While the mysterious machine is actually offstage and unseen, the set designer wanted the audience (and the actors) to be aware of its presence, yet without revealing it completely. “Chris Barreca had the idea of seeing the shadow of the machine on the walls of the set as a way of establishing its presence, and he designed an elaborate system of gears, cogs and pulleys that would look very interesting and convincing if revealed as a moving shadow,” says Holder. “I also felt that shadows were useful in creating a subtle form of visual abstraction for the play.”

In addition to the shadow of the machine, Holder used shadow sources to reveal the growing offstage storm of paper in the first act, and to underscore the moment when a character leaps from the window, late in the second act. “After a lot of trial and error, we found that a 1,000W Fresnel with the lens removed and the reflector covered with City Theatrical Blacktak gave us a very crisp and bright shadow.
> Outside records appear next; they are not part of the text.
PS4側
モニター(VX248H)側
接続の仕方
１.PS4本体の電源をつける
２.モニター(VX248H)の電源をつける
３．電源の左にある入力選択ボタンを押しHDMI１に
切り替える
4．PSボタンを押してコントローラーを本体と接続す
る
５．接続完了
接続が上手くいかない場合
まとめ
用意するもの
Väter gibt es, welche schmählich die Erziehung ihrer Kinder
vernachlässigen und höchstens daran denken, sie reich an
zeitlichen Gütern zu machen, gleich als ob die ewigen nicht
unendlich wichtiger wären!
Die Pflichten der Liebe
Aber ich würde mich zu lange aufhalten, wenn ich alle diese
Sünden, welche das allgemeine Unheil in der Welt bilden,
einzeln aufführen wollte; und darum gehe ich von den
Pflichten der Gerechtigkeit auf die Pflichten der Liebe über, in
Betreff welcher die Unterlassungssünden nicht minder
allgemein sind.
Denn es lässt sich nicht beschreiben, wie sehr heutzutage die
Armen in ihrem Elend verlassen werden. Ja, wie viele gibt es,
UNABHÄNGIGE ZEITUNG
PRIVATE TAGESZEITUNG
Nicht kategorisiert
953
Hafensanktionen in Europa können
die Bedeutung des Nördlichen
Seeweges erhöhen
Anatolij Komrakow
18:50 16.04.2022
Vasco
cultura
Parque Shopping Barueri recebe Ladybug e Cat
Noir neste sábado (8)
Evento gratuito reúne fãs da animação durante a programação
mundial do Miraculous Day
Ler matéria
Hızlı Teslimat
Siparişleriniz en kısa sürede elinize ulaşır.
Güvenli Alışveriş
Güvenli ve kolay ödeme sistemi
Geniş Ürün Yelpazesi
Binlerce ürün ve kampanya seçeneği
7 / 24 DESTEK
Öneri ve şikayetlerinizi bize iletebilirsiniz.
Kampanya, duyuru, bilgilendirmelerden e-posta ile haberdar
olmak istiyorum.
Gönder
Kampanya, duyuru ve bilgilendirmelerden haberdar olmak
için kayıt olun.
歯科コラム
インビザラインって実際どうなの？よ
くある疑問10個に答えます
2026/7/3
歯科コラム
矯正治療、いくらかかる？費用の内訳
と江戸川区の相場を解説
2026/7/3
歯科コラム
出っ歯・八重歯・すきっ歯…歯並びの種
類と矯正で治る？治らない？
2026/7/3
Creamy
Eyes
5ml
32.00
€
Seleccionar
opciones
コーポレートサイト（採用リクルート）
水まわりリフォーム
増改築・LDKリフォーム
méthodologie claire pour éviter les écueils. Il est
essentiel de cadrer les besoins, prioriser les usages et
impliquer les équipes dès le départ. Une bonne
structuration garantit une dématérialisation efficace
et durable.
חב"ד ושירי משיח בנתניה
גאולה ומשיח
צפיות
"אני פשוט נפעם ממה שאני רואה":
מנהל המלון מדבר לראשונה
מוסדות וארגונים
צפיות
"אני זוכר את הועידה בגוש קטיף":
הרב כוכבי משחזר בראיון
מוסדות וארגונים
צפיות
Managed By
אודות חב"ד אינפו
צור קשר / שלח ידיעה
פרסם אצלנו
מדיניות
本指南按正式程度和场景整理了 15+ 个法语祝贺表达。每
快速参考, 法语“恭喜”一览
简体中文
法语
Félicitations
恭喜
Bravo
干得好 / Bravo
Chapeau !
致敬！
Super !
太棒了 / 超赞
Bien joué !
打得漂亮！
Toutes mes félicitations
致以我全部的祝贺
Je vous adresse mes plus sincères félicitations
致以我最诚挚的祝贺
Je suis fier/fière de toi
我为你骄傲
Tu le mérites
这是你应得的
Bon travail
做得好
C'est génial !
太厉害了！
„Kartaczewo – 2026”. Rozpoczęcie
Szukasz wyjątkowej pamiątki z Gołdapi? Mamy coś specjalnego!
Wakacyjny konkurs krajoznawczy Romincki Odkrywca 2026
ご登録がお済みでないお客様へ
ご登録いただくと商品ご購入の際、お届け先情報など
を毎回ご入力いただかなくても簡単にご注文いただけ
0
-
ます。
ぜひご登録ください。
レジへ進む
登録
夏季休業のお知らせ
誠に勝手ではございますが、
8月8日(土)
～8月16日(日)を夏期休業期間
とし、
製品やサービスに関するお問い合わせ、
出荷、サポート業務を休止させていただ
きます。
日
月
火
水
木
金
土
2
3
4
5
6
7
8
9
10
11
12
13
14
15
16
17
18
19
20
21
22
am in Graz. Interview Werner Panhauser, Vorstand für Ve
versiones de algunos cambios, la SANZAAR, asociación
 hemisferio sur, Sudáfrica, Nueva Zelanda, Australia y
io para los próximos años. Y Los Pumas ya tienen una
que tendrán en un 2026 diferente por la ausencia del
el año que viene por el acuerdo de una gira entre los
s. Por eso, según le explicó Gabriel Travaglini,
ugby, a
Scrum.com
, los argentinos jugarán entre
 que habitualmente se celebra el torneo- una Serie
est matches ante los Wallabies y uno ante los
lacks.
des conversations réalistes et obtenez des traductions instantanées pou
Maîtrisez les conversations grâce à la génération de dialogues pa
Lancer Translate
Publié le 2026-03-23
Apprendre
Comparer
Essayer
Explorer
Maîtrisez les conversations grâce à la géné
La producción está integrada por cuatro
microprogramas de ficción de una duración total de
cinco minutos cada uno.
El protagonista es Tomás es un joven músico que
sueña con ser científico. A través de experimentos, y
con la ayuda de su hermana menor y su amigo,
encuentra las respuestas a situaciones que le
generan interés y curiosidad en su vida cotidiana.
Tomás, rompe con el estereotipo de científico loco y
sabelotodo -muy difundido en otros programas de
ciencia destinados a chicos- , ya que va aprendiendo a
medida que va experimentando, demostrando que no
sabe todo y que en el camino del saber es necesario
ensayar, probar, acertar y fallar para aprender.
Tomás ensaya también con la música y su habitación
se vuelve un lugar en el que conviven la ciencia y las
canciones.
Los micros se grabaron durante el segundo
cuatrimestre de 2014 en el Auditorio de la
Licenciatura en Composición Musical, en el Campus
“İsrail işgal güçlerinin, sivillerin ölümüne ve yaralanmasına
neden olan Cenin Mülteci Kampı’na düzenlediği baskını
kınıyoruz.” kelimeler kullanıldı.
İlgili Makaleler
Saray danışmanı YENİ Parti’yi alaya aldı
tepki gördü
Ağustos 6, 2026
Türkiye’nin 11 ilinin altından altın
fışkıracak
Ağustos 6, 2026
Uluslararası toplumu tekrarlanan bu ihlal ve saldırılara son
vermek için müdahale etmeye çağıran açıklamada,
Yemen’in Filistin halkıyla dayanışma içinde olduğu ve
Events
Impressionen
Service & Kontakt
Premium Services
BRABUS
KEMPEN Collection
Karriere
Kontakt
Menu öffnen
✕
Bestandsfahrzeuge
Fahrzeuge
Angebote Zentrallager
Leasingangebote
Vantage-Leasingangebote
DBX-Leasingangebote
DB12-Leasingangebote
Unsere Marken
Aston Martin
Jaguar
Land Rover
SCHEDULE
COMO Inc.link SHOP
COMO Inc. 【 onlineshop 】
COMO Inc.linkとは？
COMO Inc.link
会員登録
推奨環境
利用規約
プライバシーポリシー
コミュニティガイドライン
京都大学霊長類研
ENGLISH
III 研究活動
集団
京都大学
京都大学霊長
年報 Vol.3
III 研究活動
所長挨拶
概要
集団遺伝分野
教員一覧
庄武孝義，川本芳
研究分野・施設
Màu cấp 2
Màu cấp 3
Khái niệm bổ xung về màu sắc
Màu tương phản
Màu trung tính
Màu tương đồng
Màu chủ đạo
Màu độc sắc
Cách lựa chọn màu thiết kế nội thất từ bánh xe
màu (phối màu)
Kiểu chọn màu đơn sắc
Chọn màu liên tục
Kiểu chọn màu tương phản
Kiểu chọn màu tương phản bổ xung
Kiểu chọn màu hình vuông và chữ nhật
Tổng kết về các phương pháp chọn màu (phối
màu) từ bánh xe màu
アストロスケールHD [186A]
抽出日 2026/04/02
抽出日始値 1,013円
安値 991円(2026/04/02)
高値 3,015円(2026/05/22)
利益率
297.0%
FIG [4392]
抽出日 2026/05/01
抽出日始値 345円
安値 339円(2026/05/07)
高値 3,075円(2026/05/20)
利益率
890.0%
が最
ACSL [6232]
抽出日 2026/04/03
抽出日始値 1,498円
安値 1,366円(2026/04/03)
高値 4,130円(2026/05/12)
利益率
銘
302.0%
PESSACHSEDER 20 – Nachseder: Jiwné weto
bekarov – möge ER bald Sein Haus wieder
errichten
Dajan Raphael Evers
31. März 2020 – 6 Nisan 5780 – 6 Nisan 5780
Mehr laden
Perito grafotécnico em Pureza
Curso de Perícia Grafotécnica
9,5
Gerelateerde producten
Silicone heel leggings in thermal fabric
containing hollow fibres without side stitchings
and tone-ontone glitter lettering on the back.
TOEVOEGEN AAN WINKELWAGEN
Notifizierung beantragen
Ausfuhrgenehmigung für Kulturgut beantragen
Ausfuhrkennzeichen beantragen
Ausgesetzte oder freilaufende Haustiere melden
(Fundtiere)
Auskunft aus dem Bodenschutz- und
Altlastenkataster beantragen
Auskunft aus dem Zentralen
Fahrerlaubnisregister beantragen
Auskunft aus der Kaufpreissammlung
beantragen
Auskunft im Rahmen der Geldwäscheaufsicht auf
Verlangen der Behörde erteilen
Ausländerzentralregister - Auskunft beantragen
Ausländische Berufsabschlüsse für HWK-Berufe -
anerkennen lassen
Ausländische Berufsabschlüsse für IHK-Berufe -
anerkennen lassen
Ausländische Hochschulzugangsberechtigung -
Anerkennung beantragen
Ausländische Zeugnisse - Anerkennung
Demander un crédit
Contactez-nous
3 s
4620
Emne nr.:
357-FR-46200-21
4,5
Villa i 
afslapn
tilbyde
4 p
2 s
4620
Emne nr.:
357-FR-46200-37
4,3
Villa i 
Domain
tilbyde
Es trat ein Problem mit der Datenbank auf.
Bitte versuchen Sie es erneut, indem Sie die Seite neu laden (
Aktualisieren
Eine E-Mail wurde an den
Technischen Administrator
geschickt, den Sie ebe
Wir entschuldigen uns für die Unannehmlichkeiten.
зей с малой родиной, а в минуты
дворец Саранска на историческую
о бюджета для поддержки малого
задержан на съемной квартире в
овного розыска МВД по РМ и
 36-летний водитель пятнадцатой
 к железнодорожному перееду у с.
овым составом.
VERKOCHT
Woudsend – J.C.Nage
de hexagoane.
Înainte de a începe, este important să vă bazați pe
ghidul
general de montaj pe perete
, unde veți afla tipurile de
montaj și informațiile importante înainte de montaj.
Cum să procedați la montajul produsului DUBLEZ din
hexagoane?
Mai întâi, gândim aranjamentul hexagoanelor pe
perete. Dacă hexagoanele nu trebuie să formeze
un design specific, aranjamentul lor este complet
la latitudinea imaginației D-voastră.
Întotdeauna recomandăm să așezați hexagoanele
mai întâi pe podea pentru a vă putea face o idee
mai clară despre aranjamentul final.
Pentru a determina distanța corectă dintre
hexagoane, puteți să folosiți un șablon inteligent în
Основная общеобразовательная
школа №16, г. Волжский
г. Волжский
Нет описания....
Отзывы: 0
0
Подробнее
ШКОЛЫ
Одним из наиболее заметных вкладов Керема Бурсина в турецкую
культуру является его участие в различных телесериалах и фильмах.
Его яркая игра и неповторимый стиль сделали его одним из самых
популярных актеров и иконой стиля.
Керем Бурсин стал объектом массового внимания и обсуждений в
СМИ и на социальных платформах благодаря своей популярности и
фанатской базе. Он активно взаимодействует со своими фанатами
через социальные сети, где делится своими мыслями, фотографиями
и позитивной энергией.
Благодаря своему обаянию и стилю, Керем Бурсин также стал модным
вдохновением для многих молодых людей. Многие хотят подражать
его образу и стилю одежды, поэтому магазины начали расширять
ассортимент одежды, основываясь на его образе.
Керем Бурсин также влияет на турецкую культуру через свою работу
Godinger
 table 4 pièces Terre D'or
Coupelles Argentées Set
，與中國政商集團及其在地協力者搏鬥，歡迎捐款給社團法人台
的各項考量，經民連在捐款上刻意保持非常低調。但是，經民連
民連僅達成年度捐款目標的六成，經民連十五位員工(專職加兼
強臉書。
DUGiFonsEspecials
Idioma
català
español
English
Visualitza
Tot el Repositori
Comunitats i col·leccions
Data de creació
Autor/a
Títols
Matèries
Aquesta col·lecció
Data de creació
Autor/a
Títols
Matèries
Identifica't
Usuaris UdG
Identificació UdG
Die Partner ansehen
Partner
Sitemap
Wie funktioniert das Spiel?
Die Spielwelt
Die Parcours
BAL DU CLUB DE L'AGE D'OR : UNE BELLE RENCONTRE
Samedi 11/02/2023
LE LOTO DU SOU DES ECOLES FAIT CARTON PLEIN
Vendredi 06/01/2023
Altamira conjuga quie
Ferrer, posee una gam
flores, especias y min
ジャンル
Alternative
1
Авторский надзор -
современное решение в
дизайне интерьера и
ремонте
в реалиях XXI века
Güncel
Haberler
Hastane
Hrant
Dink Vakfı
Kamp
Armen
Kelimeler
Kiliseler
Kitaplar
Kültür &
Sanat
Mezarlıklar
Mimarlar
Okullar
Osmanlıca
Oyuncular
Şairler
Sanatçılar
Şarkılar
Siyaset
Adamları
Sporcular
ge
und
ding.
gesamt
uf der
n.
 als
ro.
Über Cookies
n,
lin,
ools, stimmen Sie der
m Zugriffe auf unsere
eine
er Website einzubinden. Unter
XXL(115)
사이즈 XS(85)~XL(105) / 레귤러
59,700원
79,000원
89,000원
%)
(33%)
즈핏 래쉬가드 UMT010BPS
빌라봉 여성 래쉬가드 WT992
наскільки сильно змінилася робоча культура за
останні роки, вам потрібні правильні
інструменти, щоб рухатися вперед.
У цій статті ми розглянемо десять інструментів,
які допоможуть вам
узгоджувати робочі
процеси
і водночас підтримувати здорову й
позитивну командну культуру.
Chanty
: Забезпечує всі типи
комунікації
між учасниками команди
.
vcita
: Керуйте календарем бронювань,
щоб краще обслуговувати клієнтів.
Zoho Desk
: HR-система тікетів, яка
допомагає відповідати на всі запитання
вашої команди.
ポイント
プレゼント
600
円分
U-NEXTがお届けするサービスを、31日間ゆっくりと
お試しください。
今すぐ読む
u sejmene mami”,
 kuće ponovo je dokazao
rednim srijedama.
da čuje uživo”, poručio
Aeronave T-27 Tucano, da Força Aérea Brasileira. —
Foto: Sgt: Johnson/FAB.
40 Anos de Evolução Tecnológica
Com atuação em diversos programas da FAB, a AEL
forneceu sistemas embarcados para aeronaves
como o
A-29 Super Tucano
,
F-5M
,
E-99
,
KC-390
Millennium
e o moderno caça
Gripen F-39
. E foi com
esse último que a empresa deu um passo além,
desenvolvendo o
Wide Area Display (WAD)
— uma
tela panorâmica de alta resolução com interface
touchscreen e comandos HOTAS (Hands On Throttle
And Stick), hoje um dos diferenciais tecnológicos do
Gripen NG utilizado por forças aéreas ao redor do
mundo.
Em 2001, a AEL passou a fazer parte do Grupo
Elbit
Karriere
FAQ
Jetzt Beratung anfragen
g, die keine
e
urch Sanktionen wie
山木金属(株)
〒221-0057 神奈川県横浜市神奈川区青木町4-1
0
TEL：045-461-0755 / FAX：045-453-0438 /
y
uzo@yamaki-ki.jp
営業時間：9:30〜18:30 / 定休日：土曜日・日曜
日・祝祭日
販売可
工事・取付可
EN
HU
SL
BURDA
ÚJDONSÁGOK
We used three of these sources (in three different locations) to cast machine shadows from different angles on the upstage office wall.”

Speaking of working with his wife, Holder says, “It's like working with a long-term collaborator. We have worked on many, many productions together and have a shorthand. I knew her taste and the style of what she likes to see, and she has a certain level of respect and trust for my work. There is no getting-to-know-you phase, yet, because she is my wife, I feel an obligation to do my best work. It is important to exceed my standards. I don't want people to think I got the job just because I have an inside connection. Also, the way I get notes from her indicates that she is totally uninhibited and not at all hesitant to tell me how she feels” He adds, humorously, “And if I have an idea or a question, I can call her at two in the morning! Seriously, we have a very professional relationship when we work together.”